Hayvan hakları savunucusu ve Hayvanlara Adalet Derneği Başkanı avukat Hülya Yalçın yönetmeliği bianet’e değerlendirdi.
"Sadece yavru hayvanlara istisna uygulanacak"
Yalçın, yönetmeliğin 2004 yılında yürürlüğe giren 5199 sayılı Hayvanları Koruma Kanununda iyileştirme amaçlı hazırlandığını ama daha büyük kafa karışıklıklarına neden olduğunu belittti:
“2004 yılında yürürlüğe giren 5199 Sayılı Hayvanları Koruma Kanunu tüm ihtiyaçlara cevap veremeyen, zaman içinde de aşınarak tamamen etkisiz hale gelen bir metin haline geldi.
"Kısa aralıklarla kanunda yapılan iyileştirme çalışmaları, ek yönetmelikler, talimatlar istenen sonucu vermediği gibi; daha büyük ihlallere yol açtı.
“Kedi Köpek ve Gelinciklerin Kimliklendirilmesi ve Kayıt Altına Alınmasına Dair Yönetmelik’ de bunlardan birisi. Bu yönetmelik 26 Şubat 2018 Tarihinde yayımlanarak yürürlüğe girdi ve yönetmelik uyarınca 2022 yılının 31 Aralık tarihine kadar bütün sahipli hayvanlara mikroçip takılması şart koşuldu. Tarih geçen durumlardaysa sadece altı aylık olan yavrulara istisna olarak çip takılacak.”
“Hayvanseverleri haraca bağlayan bir uygulama”
Yalçın, hayvana yönelik suçlardaki cezasızlığın sürekli göz ardı edildiğini de vurguladı:
“Yönetmeliğin çıkış amacı ‘sahipli hayvanların terk edilmesinin önlenmesi ve terk edenlerin cezalandırılması’ dolayısıyla da ‘hayvan haklarının korunması’ olarak bizlere anlatıldı.
"Oysa biz hayvanseverlere göre ülkemizde hayvanlara karşı işlenen en ağır suçlarda; infial yaratan korkunç olaylarda bile faillerin kovuşturulması ve cezalandırılması konusunda bir yol alınamıyor, bu sebeplerle uygulamanın çok da samimi ve uygulanabilir olduğunu düşünmüyoruz.

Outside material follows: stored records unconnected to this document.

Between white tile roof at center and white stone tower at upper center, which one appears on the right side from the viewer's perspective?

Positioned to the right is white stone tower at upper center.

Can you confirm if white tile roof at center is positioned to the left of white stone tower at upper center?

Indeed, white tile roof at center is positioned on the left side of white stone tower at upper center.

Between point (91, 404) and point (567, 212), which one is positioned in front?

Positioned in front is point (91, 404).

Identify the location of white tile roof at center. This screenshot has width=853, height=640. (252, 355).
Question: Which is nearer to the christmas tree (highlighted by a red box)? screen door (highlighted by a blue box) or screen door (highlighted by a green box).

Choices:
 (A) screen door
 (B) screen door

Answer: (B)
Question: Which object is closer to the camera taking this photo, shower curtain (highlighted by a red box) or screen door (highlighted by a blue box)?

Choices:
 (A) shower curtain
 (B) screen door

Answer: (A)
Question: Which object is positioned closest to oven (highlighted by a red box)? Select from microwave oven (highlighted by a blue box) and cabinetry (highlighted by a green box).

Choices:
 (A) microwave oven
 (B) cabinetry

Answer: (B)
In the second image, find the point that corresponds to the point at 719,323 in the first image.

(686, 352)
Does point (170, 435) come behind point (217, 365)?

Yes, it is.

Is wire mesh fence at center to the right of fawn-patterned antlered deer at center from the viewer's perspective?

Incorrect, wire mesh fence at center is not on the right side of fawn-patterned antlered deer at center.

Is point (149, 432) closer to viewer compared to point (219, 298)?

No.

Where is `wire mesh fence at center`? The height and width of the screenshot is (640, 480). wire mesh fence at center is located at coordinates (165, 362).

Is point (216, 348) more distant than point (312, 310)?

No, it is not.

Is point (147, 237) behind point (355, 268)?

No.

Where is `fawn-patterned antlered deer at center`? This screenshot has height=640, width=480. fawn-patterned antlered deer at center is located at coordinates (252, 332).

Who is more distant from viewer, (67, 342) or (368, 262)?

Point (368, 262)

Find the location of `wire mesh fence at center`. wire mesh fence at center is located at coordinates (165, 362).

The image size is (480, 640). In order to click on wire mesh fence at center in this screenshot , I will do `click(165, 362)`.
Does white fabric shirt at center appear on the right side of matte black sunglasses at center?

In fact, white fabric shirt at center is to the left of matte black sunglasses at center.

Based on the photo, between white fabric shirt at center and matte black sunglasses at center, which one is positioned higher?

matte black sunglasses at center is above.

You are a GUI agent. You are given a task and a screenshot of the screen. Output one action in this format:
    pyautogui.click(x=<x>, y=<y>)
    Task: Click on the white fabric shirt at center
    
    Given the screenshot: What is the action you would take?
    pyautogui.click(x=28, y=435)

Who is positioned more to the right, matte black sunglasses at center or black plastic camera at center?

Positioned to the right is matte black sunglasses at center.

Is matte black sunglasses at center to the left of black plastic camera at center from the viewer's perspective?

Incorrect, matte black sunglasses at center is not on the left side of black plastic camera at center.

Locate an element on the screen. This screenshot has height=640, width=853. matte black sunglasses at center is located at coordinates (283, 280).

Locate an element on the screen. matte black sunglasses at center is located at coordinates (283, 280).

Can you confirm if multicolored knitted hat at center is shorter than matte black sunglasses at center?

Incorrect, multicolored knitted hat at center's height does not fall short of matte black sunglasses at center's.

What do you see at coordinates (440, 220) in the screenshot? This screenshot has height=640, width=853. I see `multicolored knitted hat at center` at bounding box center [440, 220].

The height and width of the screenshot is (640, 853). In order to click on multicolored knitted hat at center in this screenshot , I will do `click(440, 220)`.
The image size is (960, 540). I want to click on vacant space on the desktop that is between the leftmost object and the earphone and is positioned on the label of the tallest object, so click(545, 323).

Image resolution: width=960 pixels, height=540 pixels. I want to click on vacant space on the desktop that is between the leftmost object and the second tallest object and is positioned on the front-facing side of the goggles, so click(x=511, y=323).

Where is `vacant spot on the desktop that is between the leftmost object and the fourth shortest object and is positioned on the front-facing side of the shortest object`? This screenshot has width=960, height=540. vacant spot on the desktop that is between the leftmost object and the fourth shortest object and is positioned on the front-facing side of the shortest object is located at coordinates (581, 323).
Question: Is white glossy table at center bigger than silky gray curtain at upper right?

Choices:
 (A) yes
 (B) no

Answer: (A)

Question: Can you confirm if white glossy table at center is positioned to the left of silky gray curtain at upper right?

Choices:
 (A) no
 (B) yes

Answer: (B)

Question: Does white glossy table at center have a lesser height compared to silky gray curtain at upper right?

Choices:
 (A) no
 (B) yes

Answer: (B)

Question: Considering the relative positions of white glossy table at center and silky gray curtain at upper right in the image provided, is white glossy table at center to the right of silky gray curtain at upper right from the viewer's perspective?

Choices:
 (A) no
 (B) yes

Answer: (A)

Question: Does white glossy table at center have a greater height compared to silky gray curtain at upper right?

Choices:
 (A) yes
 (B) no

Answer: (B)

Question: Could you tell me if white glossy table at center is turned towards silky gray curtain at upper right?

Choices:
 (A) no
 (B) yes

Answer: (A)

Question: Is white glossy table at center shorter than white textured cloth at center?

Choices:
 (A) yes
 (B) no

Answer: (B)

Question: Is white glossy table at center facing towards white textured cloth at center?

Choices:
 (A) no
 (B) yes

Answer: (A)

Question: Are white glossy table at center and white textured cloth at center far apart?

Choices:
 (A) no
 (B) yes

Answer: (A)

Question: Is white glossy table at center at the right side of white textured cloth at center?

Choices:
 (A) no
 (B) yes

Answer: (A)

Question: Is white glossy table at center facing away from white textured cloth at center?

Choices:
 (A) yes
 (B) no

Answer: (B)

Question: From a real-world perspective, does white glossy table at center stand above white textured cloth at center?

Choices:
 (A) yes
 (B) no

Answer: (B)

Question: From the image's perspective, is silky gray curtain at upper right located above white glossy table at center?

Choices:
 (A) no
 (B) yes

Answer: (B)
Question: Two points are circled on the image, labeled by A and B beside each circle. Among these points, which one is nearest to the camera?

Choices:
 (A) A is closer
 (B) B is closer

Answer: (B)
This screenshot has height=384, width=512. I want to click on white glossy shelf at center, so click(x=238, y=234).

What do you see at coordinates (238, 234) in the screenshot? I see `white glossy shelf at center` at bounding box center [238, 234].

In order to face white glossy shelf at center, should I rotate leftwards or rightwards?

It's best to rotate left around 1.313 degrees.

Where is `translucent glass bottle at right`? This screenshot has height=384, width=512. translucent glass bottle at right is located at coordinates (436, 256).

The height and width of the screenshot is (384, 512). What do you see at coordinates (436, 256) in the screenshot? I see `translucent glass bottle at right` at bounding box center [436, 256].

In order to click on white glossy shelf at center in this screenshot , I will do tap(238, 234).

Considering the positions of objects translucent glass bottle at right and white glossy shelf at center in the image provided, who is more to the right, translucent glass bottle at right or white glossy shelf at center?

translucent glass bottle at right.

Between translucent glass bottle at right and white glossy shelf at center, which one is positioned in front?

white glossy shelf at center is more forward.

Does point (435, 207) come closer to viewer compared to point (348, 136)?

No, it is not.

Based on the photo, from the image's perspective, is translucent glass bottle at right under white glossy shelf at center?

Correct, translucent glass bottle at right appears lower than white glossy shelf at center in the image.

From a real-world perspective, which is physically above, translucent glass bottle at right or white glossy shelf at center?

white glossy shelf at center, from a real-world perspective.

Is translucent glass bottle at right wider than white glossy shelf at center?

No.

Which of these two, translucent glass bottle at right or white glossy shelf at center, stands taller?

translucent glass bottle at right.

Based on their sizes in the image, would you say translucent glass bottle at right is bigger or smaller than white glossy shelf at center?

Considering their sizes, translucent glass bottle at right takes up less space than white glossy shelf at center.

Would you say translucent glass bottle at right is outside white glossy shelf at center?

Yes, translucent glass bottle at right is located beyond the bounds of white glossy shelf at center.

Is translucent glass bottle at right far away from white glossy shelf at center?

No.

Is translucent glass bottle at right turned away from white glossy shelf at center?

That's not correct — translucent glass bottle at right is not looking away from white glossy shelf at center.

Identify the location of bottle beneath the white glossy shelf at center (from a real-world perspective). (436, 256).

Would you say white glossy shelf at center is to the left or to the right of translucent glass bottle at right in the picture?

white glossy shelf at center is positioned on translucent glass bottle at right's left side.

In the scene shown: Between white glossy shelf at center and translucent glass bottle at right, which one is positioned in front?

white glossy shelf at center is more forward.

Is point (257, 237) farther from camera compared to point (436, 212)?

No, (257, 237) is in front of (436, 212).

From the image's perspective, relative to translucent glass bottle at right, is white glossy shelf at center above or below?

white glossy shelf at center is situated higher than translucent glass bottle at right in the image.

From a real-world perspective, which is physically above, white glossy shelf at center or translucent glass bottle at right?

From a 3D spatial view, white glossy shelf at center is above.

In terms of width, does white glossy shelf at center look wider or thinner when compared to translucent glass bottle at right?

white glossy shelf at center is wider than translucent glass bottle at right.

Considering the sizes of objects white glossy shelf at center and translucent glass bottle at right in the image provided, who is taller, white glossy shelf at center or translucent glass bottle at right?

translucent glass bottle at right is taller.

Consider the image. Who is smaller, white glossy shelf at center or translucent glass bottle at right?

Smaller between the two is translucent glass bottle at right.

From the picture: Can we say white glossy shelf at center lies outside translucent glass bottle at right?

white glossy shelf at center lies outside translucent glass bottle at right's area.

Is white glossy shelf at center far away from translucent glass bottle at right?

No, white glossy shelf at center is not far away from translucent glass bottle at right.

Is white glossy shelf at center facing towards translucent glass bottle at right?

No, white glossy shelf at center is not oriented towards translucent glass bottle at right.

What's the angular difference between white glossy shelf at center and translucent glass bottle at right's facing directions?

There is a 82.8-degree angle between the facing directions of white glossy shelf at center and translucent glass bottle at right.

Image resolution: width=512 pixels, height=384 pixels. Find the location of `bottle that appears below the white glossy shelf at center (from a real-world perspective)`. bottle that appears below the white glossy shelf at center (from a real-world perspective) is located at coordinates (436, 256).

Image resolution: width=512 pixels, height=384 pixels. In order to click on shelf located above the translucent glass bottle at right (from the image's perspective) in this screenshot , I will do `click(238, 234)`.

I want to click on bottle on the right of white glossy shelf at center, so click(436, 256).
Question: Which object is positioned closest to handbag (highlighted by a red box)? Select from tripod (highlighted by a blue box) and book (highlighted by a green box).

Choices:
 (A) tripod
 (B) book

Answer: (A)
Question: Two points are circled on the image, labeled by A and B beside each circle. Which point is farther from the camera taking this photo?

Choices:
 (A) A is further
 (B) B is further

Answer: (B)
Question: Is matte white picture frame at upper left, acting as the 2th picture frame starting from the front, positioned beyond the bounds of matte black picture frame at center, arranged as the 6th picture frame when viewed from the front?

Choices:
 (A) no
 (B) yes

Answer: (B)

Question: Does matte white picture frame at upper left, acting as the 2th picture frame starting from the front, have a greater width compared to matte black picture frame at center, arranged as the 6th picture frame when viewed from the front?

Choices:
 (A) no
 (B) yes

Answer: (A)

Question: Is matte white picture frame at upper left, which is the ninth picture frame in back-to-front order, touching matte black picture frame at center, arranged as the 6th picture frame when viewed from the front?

"Terklerden sayıca çok daha fazla olan kötü muamele ve işkence vakalarına karşı bir adım atılmazken, çipleme gibi paraya ve cezaya dayalı bir sistemin öne alınması iyi niyetli değil.
“Hayvanların korunması faaliyetini dışarıda gönüllü insanlar üstleniyor. Çoğu hayvanseverin ekonomik olarak yapacağı şeyler sınırlı. Dolayısıyla çip uygulaması hayvanseverleri haraca bağlayan yeni bir uygulama gibi görünüyor.
“Üstelik pek çok kişi çiple, kaybolmuş bir hayvanını cihaz yardımıyla bulabileceğini düşünüyor. Sistem böyle değil; ben sizin kayıp köpeğinizi bulup veteriner hekimliğe götürürsem, çipi okutursam, oradan size ulaşılması durumunda siz köpeğinizi bulabiliyorsunuz.
“Mikroçip yöntemi hayvanların korunmasına dair etkili bir yöntem değil; hayvanseverleri daha da bunaltan, hayvanları fişleyen yanlış bir uygulama.
“Uygulamanın ‘zorunlu ve cezaya tabi’ olmasına karşıyız”
“Asıl karşı olduğumuz ise bu işlemin ‘zorunlu ve cezaya tabi’ olması. İsteyen hayvanlarına hangi sebeple olursa olsun elbette çip taktırabilir. Ama herkesi zorunlu tutmak; sadece evindeki hayvanı değil, dışarıdaki hayvanı da yaşamsal koruma altına almak ve himaye etmek isteyenleri çok zorda bırakacak.
“Sürenin bitmesine günler kala yeterli alt yapı olmadığı için çip stokları tükenmiş, fiyatlar kontrolden çıkmış. Çipletme tarihini kaçıranlara ‘beyanname’ usulü ile geleceğe ait tarihler verilmeye başlanmış bile.
“Özetle, bu yönetmelikle hayvan haklarını koruma iddiası çok abartılı ve gerçeklikten uzak. Ne zaman ki işkence, tecavüz, öldürme failleri hapis cezasıyla yargılanıp yatarlı cezalar alırsa, o zaman bu ve benzeri yönetmeliklerin de iyi niyetli, uygulanabilir olacağını düşünebiliriz.
“Hayvanseverleri endişeye düşüren, koruma faaliyetlerini ciddi sekteye uğratabilecek bu tür uygulamalar da bir tür yaşam hakkı ihlalidir.”